Multiple online sources come together to build even the shortest team briefing.
Google Streetview is used to identify road furniture, roundabouts, and sometimes even potholes in a painstaking process that can take days.
Pro-level “Strava stalking” helps staff estimate climbing times on key ascents, allowing them to compute the watt/kilo figures, energy expenditures, and nutrition strategies that will be shared during pre-stage meets.
There are now even apps that overlay weather forecasts and wind directions onto road maps, a boon for any team with eyes on blowing up a race with crosswind maneuvers.
Riders of the Giro d’Italia, I have some bad news;
VeloViewer says that you’ll have almost 3000 more metres of climbing to do than the official Giro website.
Oh, and you’ll be doing a total of 111km in the neutralised zones.
Apart from that, it all looks straight forward.
— Daniel Lloyd? (@daniellloyd1) May 3, 2023
But even in the data-driven, app-laden environment of the WorldTour, old-school recons still rule.
Directors across the peloton agree that no number of apps can replace the real-world experience of physically experiencing every off-camber corner, heavy road surface, or shaded descent of a potentially decisive stage.
“You can spend hours looking over maps, apps, but I like the visual aspect of driving the stage,” Jayco-AlUla director Matt White said.
“It gives me an idea months out on what I think can happen – is this a stage to attack? To defend? I just like seeing it personally.”
Bewley, who has fresh experience as both a rider and a director, agrees.
“People do recon less now with the access to VeloViewer and all those sorts of things,” he said. “But I don’t think you can ever replace being there to see things properly.”

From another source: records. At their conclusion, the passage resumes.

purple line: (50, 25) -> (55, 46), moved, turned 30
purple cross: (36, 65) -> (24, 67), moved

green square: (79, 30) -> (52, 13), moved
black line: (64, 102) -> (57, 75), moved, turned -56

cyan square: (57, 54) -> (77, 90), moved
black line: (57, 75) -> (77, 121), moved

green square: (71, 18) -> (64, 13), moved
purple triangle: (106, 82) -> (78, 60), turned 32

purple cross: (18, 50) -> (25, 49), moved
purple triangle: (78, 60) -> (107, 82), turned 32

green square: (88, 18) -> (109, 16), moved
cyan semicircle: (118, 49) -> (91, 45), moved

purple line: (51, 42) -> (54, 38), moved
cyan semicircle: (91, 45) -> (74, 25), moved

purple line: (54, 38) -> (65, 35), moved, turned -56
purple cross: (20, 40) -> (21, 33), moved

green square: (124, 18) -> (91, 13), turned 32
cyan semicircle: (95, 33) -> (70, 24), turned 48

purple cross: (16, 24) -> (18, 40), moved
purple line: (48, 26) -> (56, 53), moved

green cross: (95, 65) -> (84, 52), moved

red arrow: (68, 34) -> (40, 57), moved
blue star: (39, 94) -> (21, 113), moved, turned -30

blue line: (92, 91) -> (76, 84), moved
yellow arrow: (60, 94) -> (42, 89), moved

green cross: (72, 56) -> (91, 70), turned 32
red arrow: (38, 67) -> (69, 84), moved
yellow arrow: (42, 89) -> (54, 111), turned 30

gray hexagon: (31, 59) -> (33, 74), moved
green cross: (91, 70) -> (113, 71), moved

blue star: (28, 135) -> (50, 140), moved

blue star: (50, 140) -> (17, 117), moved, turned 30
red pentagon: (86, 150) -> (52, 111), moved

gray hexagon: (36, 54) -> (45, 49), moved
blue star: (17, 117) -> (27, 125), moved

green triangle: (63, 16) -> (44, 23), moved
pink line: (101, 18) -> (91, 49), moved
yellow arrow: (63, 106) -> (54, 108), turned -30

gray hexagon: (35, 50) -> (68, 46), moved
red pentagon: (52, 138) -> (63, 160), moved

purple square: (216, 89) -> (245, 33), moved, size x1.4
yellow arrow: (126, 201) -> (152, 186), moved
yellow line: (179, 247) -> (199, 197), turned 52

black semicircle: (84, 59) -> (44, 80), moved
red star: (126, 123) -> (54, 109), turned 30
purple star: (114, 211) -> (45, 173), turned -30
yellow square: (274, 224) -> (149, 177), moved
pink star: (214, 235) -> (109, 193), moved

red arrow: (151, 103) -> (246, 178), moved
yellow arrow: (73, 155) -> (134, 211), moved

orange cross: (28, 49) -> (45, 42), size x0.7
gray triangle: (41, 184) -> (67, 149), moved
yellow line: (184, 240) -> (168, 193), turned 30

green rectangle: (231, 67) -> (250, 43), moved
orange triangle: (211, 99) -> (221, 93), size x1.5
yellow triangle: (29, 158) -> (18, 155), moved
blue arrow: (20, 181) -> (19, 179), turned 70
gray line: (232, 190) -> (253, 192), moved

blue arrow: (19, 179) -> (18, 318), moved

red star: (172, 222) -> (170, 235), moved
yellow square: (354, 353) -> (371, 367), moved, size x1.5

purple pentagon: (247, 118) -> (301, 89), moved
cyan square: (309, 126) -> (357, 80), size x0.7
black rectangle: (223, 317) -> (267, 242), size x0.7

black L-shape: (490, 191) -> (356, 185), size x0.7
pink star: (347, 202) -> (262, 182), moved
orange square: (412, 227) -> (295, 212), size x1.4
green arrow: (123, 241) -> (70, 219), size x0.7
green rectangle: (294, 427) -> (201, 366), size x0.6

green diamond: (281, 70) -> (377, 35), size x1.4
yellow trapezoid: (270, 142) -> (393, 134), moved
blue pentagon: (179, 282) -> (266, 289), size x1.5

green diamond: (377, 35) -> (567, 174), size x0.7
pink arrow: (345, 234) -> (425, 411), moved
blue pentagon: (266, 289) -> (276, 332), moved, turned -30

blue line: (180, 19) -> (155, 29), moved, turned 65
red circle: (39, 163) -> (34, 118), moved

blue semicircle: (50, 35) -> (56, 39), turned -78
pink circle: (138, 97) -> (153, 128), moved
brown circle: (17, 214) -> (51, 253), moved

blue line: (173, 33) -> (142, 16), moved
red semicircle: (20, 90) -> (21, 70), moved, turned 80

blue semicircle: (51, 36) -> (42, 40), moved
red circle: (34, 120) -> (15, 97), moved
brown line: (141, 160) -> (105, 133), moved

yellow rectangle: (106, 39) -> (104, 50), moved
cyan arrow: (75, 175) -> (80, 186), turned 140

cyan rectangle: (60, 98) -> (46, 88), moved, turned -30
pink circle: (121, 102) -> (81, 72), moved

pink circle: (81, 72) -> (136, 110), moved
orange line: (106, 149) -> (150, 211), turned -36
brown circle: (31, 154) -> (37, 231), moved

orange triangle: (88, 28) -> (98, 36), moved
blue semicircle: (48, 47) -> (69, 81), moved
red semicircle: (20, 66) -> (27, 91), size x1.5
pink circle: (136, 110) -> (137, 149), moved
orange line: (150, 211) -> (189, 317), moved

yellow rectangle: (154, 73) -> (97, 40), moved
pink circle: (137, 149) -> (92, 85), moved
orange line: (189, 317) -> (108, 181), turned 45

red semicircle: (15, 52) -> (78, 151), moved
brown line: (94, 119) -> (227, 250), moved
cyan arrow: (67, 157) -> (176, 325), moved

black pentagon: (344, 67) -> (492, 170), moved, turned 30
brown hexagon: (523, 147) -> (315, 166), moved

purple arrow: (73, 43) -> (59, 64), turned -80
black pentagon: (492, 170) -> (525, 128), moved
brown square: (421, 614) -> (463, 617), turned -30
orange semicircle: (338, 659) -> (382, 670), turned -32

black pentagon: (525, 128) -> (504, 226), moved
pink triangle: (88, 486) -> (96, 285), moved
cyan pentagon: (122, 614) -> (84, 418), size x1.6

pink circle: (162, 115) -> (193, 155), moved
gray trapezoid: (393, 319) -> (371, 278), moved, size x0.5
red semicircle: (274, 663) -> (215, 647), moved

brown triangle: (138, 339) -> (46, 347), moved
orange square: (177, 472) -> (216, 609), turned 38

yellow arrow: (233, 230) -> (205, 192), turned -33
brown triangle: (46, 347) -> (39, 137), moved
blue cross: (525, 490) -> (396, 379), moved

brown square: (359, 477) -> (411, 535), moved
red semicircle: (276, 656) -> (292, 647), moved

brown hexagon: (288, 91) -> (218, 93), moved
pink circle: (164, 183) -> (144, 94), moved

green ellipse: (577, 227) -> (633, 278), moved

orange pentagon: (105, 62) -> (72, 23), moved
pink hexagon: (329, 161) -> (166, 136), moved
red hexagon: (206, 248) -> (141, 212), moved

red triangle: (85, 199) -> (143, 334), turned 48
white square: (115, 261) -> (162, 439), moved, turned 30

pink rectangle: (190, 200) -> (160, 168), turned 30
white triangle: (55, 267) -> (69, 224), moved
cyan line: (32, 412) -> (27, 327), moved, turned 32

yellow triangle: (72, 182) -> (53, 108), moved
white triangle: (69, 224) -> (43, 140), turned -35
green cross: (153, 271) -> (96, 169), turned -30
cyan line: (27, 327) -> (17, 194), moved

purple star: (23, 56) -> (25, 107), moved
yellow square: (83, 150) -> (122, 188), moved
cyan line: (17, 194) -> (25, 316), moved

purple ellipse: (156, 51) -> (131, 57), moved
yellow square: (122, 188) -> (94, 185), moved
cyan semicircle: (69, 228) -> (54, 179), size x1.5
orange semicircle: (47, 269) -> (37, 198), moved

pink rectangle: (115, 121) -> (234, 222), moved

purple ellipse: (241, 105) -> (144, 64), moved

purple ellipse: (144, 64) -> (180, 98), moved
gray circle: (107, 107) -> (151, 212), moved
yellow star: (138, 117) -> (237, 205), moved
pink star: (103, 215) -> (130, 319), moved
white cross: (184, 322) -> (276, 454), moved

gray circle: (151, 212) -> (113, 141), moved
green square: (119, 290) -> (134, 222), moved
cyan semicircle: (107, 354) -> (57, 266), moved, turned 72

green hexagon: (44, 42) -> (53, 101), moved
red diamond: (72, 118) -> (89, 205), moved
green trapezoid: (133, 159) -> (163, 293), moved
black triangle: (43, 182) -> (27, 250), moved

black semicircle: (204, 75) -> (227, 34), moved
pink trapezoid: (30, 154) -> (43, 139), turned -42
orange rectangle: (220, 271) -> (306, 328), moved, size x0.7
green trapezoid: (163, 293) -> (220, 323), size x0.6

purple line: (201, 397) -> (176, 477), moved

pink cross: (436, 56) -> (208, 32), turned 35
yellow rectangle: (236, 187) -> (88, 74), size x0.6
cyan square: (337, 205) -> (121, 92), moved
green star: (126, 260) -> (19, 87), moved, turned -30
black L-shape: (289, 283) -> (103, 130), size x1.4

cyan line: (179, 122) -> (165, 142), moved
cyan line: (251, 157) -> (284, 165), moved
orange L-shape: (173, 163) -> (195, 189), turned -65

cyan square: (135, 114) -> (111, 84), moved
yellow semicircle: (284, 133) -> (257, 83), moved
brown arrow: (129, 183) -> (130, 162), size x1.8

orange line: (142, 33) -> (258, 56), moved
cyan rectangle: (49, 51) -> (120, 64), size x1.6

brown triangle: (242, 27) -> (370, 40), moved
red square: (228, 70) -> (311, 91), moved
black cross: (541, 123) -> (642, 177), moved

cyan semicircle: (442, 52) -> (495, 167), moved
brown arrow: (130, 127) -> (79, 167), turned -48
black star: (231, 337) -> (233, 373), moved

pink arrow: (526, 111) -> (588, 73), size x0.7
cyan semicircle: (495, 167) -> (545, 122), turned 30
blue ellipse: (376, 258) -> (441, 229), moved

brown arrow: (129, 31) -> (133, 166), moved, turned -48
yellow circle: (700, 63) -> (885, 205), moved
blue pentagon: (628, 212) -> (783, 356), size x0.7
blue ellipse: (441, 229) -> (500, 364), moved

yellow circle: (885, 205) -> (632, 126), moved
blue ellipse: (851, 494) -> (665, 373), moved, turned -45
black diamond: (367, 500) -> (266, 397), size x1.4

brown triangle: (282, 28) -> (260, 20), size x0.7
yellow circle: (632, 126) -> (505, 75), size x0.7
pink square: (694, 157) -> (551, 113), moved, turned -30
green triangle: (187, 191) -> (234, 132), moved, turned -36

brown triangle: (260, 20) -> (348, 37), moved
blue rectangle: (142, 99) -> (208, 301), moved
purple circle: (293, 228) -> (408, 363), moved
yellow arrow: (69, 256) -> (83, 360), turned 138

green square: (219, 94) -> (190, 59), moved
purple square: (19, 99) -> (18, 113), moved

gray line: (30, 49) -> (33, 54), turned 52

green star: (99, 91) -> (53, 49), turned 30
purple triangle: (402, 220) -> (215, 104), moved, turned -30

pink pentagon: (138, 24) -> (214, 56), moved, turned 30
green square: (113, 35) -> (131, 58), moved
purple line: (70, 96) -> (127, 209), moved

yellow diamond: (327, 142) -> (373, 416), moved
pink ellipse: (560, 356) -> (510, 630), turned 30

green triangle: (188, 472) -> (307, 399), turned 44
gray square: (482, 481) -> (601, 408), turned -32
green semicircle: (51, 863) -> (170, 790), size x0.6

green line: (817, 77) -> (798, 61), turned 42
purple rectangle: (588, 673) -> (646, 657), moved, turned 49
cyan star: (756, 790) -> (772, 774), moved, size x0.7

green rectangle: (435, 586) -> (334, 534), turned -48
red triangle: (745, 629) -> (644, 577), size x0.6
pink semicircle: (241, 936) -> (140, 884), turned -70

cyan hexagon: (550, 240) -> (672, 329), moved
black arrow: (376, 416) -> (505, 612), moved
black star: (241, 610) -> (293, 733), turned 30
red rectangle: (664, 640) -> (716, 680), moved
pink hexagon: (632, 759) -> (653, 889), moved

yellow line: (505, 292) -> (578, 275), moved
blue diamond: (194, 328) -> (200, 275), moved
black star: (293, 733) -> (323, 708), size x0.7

Will a pre-race recon decide who wins the pink jersey this month?
In a Giro d’Italia packing more than 70km of leg-sapping time trials and boasting a brutal final week through the mountains, possibly not.
But a reconnaissance sure might help the future pink jersey let his legs make the difference.
“Mountain stages are about the legs. If you don’t have the legs, you can do as many recons as you want, you will drop,” Evenepoel said.